This section contains remembrances of the late author Louis Owens, Gerald
Vizenor's 2005 Western Literature Association Achievement Award Lecture,
several essays on Native American literature, and some fine selections
of poetry and fiction from contemporary Native American writers. Contributors
include Gordon Henry, Kim Blaeser, Chris LaLonde, John Purdy, MariJo Moore,
John Smelcer, Linda Hogan, and many more.
Stacey
Cochran (M.A. Creative Writing, 2001) has published a new book,
Amber
Page and the Legend of the Coral Stone, his third, with Lulu Press.
From the publisher: "On the island of Maui in Hawaii, a sixteen-year-old
international spy named Rio Kayenta discovers a two-thousand-year-old coral
stone. Legend has it that the stone is meant for a girl named Amber
and that with it, she can stop the evil S.H.R.O.U.D. organization.
Amber Page lives in the Arizona desert and wants one thing more than anything
else in the world: to see her mom and dad back together again. Amber's
mom is a school bus driver who has split with her dad, but Amber believes
the two still love one another. When a strange old man stops at nothing
to tell Amber that the legendary stone is meant for her, it frightens her
and her family deeply. It is a race against the clock to get the
stone to Amber and to see if she will realize its legendary powers. For
with the stone strengthening her, Amber may be able to save her family
and the world." Simon Wood, author of Accidents Waiting to Happen,
has described the book as "A Da Vinci Code for the junior high generation."
Chris
Salerno (M.A. Creative Writing, 2005) published his first full-length
book of poetry, Whirligig for Spuyten Duyvil Press (2006).
According to Ed Ochester, editor of the Pitt Poetry series: "Make it new
Pound said, and Christopher Salerno does, though the playfulness, wit and
surprises in these poems remind me of the mid-career poets I most admire:
Denise Duhamel, Tony Hoagland, Dean Young ... 'We're alone in our best
visions,' Salerno says but, as always, the best visions of the poet offer
readers new ways of seeing. Whirligig is one of the most distinctive
first books of poems I've read in decades."
Erica
Plouffe-Lazure (M.A. Creative Writing, 2006) published her short story
"Follow the Directions" in the online multimedia literary journal Mad
Hatter's Review, issue 6, October (2006). Please see: http://www.madhattersreview.com/issue6/index.shtml
Rick
Taylor's chapter "Literature and Literary Criticism" appears in English
Studies: An Introduction to the Discipline(s), edited by Bruce McComiskey
and
published by NCTE Press, Urbana, IL (2006). According to Taylor,
"The book argues for the productive potential of maintaining the unity
of the various disciplines that have developed and are developing under
the auspices of English Studies."

-------

• WHAT YOU SHOULD DO:
Decide whether each statement agrees with the publication news, answering yes or no and quoting the words of the text that settle it. 1. Stacey Cochran's new book came out with Lulu Press. 2. Whirligig was published by NCTE Press. 3. Amber's mom works as a school bus driver. The items that follow have no connection to the publication news.

-------

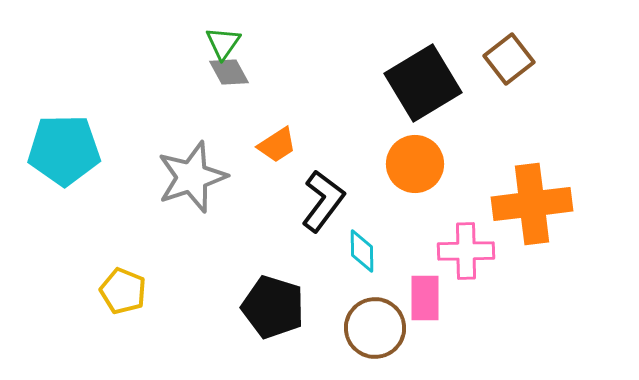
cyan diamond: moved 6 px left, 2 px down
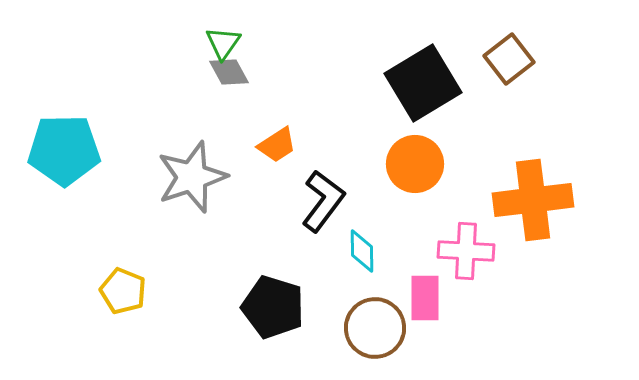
orange cross: moved 1 px right, 4 px up
pink cross: rotated 4 degrees clockwise
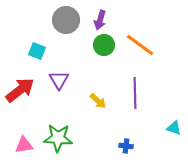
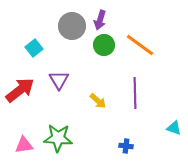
gray circle: moved 6 px right, 6 px down
cyan square: moved 3 px left, 3 px up; rotated 30 degrees clockwise
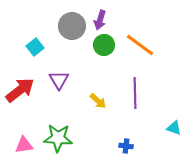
cyan square: moved 1 px right, 1 px up
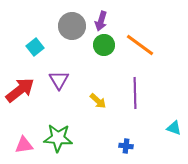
purple arrow: moved 1 px right, 1 px down
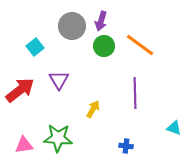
green circle: moved 1 px down
yellow arrow: moved 5 px left, 8 px down; rotated 102 degrees counterclockwise
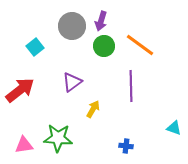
purple triangle: moved 13 px right, 2 px down; rotated 25 degrees clockwise
purple line: moved 4 px left, 7 px up
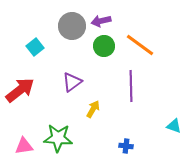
purple arrow: rotated 60 degrees clockwise
cyan triangle: moved 2 px up
pink triangle: moved 1 px down
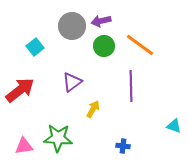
blue cross: moved 3 px left
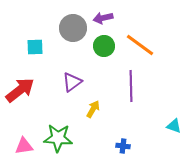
purple arrow: moved 2 px right, 3 px up
gray circle: moved 1 px right, 2 px down
cyan square: rotated 36 degrees clockwise
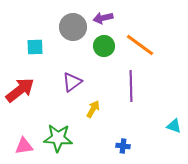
gray circle: moved 1 px up
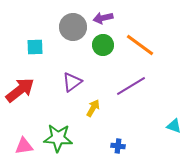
green circle: moved 1 px left, 1 px up
purple line: rotated 60 degrees clockwise
yellow arrow: moved 1 px up
blue cross: moved 5 px left
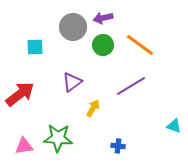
red arrow: moved 4 px down
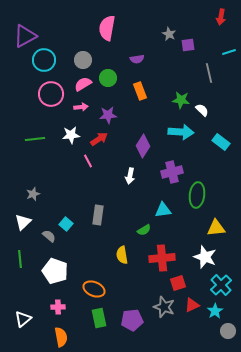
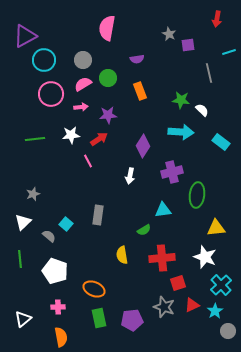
red arrow at (221, 17): moved 4 px left, 2 px down
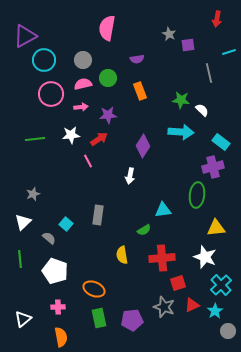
pink semicircle at (83, 84): rotated 18 degrees clockwise
purple cross at (172, 172): moved 41 px right, 5 px up
gray semicircle at (49, 236): moved 2 px down
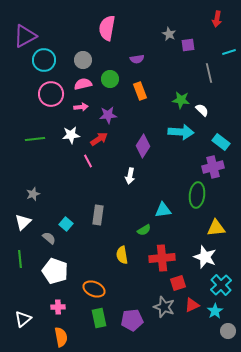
green circle at (108, 78): moved 2 px right, 1 px down
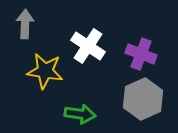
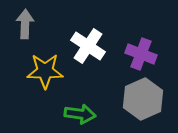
yellow star: rotated 9 degrees counterclockwise
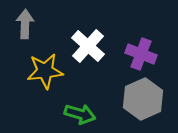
white cross: rotated 8 degrees clockwise
yellow star: rotated 6 degrees counterclockwise
green arrow: rotated 8 degrees clockwise
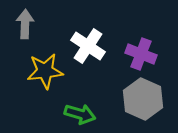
white cross: rotated 8 degrees counterclockwise
gray hexagon: rotated 12 degrees counterclockwise
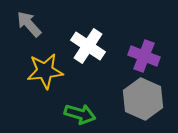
gray arrow: moved 4 px right; rotated 44 degrees counterclockwise
purple cross: moved 3 px right, 2 px down
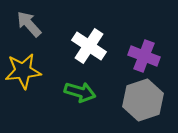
white cross: moved 1 px right
yellow star: moved 22 px left
gray hexagon: moved 1 px down; rotated 18 degrees clockwise
green arrow: moved 22 px up
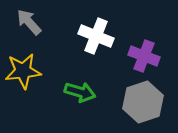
gray arrow: moved 2 px up
white cross: moved 7 px right, 10 px up; rotated 12 degrees counterclockwise
gray hexagon: moved 2 px down
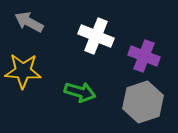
gray arrow: rotated 20 degrees counterclockwise
yellow star: rotated 9 degrees clockwise
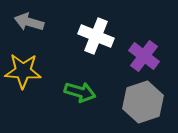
gray arrow: rotated 12 degrees counterclockwise
purple cross: rotated 16 degrees clockwise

-------

• WORKED ANSWER:
1. Yes: "his third, with Lulu Press."
2. No: "Whirligig for Spuyten Duyvil Press (2006)."
3. Yes: "mom is a school bus driver"